My own view is that it is time to dust off the history books and use WWI as an example, particularly because it had the Spanish flu pandemic striking in waves during 1917 and 1918. When you look at the WWI-era stock market, there were 50% swings throughout the war. People who invested in shares of American business were called “stock cowboys” and Andrew Mellon was prompted to introduce the phrase “Gentlemen prefer bonds” into the Wall Street lexicon. The swings were so wild that owning stock was widely regarded as an inherently speculative endeavor (when, in reality, business earnings were stable but the sentiment and outlook for the buyers and sellers changed quickly).

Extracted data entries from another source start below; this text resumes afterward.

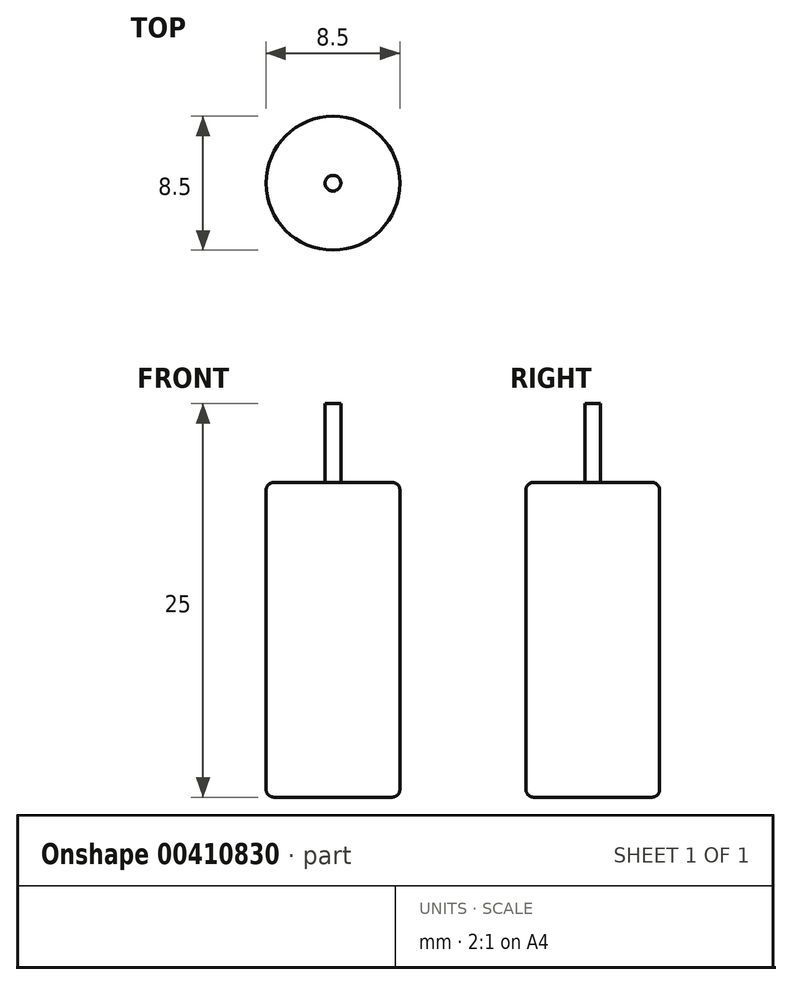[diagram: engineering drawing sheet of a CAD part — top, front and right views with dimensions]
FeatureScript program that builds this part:
annotation { "Feature Type Name" : "Feature", "Feature Type Description" : "" }
export const myFeature = defineFeature(function(context is Context, id is Id, definition is map)
    precondition{}
    {
        {
            var Q0;
            Q0=qCreatedBy(makeId("Top.planeOp"),FACE);
            var sketch = newSketch(context, id + "F0", { "sketchPlane" : qUnion([Q0])});
            skCircle(sketch, "E0", {"center": v(0, 0) * mm, "radius": 4.25 * mm});
            skSolve(sketch);
        }
        {
            var Q0;
            Q0 = qSketchRegion(id + "F0", true);
            extrude(context, id + "F1", {"entities" : qUnion([Q0]), "depth" : 20 * mm});
        }
        {
            var Q0;
            Q0=makeQuery(id+"F1.opExtrude","CAP_EDGE",EDGE,{"disambiguationData":[OSD([sQuery(id+"F0.wireOp",EDGE,"E0")])],"isStart":false});
            fillet(context, id + "F2", {"entities" : qUnion([Q0]), "radius" : .5 * mm, "tangentPropagation" : true, "allowEdgeOverflow" : false});
        }
        {
            var Q0;
            Q0=makeQuery(id+"F1.opExtrude","CAP_EDGE",EDGE,{"disambiguationData":[OSD([sQuery(id+"F0.wireOp",EDGE,"E0")])],"isStart":true});
            fillet(context, id + "F3", {"entities" : qUnion([Q0]), "radius" : .5 * mm, "tangentPropagation" : true, "allowEdgeOverflow" : false});
        }
        {
            var Q0;
            Q0=makeQuery(id+"F1.opExtrude","CAP_FACE",FACE,{"disambiguationData":[OSD([sQuery(id+"F0.wireOp",EDGE,"E0")])],"isStart":false});
            var sketch = newSketch(context, id + "F4", { "sketchPlane" : qUnion([Q0])});
            skCircle(sketch, "E1", {"center": v(0, 0) * mm, "radius": 0.5 * mm});
            skSolve(sketch);
        }
        {
            var Q0;
            Q0 = qSketchRegion(id + "F4", true);
            extrude(context, id + "F5", {"entities" : qUnion([Q0]), "operationType" : NewBodyOperationType.ADD, "depth" : 5 * mm});
        }
    });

With the Spanish Flu, there were three waves of the pandemic. While there is no expectation that history will repeat, it is logical to brace for the long haul because: (1) either social distancing will prove ineffective and the outbreak of the Coronavirus will continue unabated; or (2) social distancing will prove effective, Americans will return to work, and then the process can repeat with the virus spread starting “anew” until a vaccine arrives.
Throughout American history, the typical bear market has a tendency to last around 18 months. Some, like 1987, were very brief and in fact stocks ended 1987 higher than where it began that year.
My own view is that the fall-out from this outbreak is not over yet and the United States may even seen an unemployment rate north of 20% at some point during the coronavirus pandemic (at first, these numbers won’t look as bad as they seem because many laid-off employees are done so with the understanding they will be brought back as soon as this passes, but the longer the coronavirus shutdown lasts, the more we will see “temporary job losses” become “permanent job losses”).
The implication is that I do not view the current stock market as something that requires “all available/investable cash to be deployed in March 2020.”
I do not view the significant gains (presumably resulting from the $2 trillion stimulus plan) in recent days as the evaporation of opportunity. Rather, I view it as something where it would be appropriate to invest 15-30% of one’s available dry powder to seize some opportunities, but the remainder should be deployed in the months and maybe even year ahead. If there is a rebound that comes quickly, great, the opportunity of low prices was seized in some way. But if the pandemic continues and the bear market continues in a way that resembles bear markets historically and the last pandemic specifically, the opportunities will continue to flow. It is true that cash is like oxygen in that it is ignored when you have it but all you can think about when you don’t.